Что же вы молчите, продолжения не будет. Исповедь сыноубийцы закончена.
Но все продолжали молчать, упорно глядя в черный стол, а Олег старался даже и не коситься в Борину сторону, чтобы не осквернить его трагический образ плебейскими седеющими усиками.
– Так чем же все-таки кончилось? – наконец решилась спросить Галка, и в ней вновь проступила потрясенная хорошенькая болонка.
– Пока дома отлеживается. Стараемся одного его не оставлять. А дальше иншаллах, как говорит Фатима, – она теперь увлекается исламом. Илью уже иногда называет Ильясом.
– Мальчишки, – в чуточку раскосеньких Галкиных глазках стояли слезы, – скажите: на свете есть счастливые люди?!.
– Есть такие люди! – дерзко откликнулся Боярский: он всегда очень умело изображал ленинский теногок. – Вегнее, я таким был, пока не добился успеха в Амегике.

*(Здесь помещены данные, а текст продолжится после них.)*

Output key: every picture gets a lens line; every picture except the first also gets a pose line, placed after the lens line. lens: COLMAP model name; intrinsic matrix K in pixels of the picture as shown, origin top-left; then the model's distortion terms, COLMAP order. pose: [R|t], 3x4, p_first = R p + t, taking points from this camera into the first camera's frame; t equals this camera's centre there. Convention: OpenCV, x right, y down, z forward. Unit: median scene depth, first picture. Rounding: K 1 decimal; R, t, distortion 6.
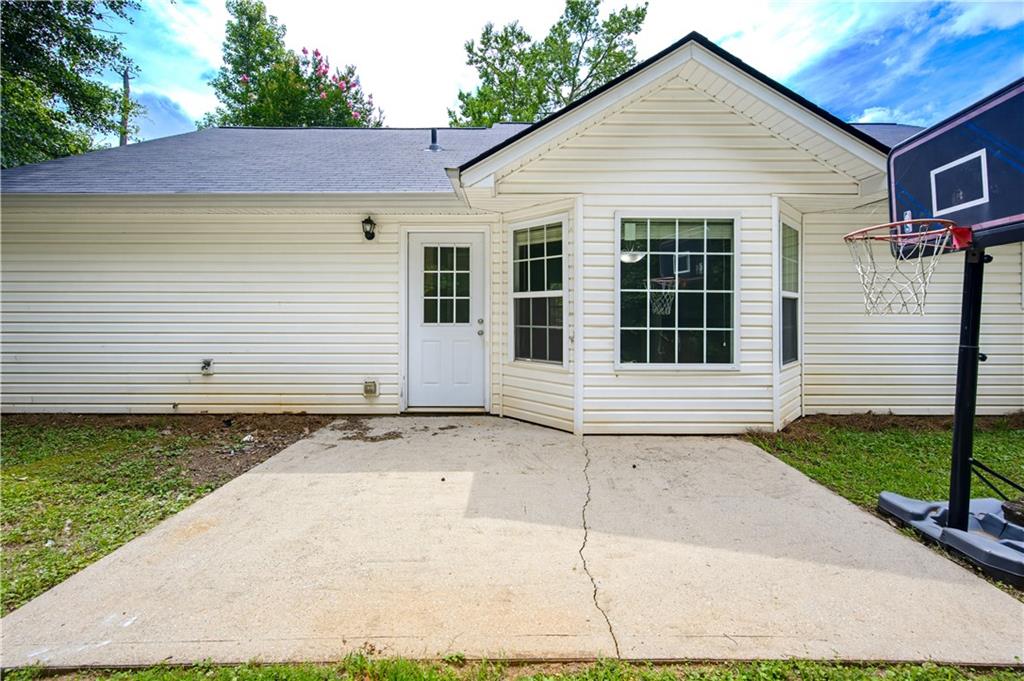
lens RADIAL K [[406.5, 0, 521.9], [0, 406.5, 305.6], [0, 0, 1]] dist [0.004084, -0.000497]
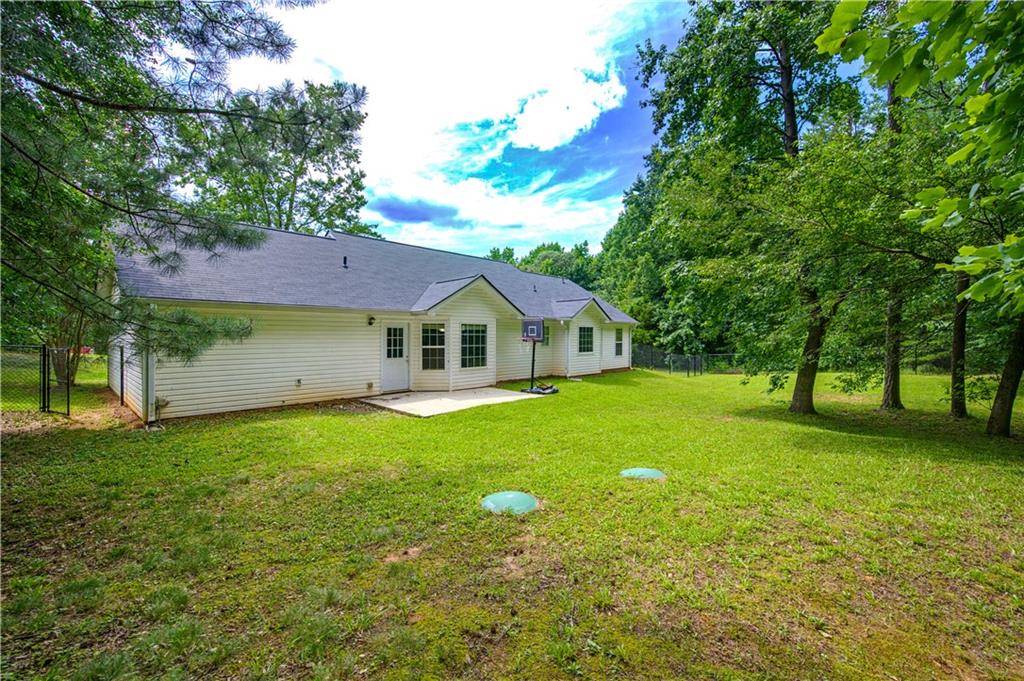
lens RADIAL K [[433.4, 0, 509.0], [0, 433.4, 336.5], [0, 0, 1]] dist [0.000512, 0.000040]
pose [[0.696860, -0.004005, 0.717196, -1.776095], [-0.011195, 0.999802, 0.016460, -0.155508], [-0.717120, -0.019500, 0.696677, -1.520269]]
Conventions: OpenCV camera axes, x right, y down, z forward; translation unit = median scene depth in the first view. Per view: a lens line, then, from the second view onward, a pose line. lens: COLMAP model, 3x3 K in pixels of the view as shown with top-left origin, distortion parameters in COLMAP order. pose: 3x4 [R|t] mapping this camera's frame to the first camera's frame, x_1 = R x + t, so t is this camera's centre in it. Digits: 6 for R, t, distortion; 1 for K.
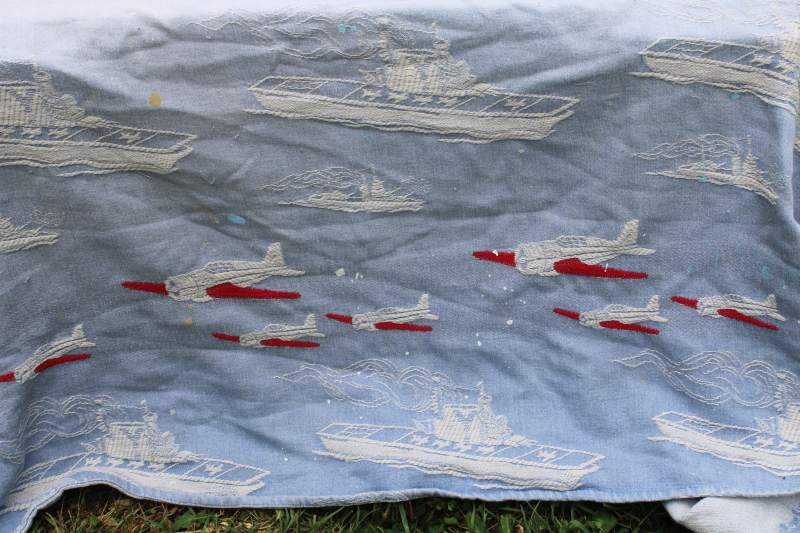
lens RADIAL K [[1318.7, 0, 395.8], [0, 1318.7, 293.2], [0, 0, 1]] dist [-0.012233, 0.000000]
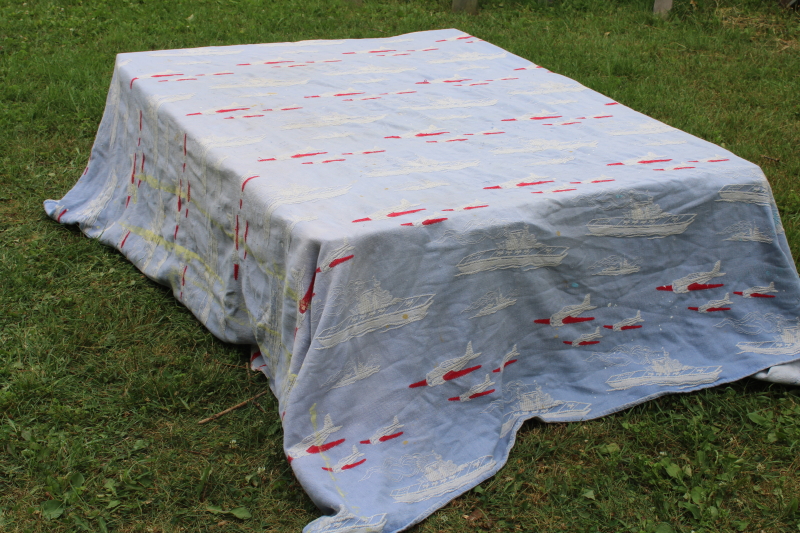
lens RADIAL K [[1318.7, 0, 399.4], [0, 1318.7, 264.9], [0, 0, 1]] dist [-0.012233, 0.000000]
pose [[0.911417, -0.133441, 0.389246, -1.283366], [0.227788, 0.951409, -0.207203, 0.316388], [-0.342683, 0.277514, 0.897527, -0.974984]]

Его ерничество покоробило Олега, но, вместе с тем, если отнестись к Бориному рассказу с подобающим тактом, промолчать пришлось бы до самого расставания.
А погода за окном продолжала бесноваться, в стекла билась подводная нечистая сила. Пока еще тщетно.
Мои родители принадлежали к идеальному, то есть наиболее удобному типу русских евреев: они видели решение еврейского вопроса в том, чтобы евреи сделались русскими, только лучше. Это «лучше» они, правда, понимали очень скромно: быть лучшим учителем математики в средней школе, как отец, быть лучшим рентгенологом в районе, как мать… А метить выше ни к чему, там начинаются интриги и зависть. Вот моральный рост ни у кого не вызывает зависти – ему и нужно предаваться без ограничений.
В принципе я был не против становиться лучше. Но становиться лучше в угоду кому-то… Кто об этом не просит и благодарить не собирается…
Сева сказал, что если им недовольны, то ему хочется лебезить. Пардон, не ему, а вылепленному им художественному образу. Ну, а моему художественному образу хочется послать недовольных подальше или поглубже, на их усмотрение. В школе я никакой дискриминации не подвергался, наоборот, был первый ученик, первый красавец и первый спортсмен – образ, я имею в виду. Но все-таки главную прелесть жизни составляет беззаботность, в простонародье разгильдяйство. Я особо далеко по этому пути не заходил, но дома мне слишком уж часто твердили, что еврей не может себе позволить быть разгильдяем. Это как – русским можно, а евреям нельзя?.. И я решил сделаться лучшим из разгильдяев.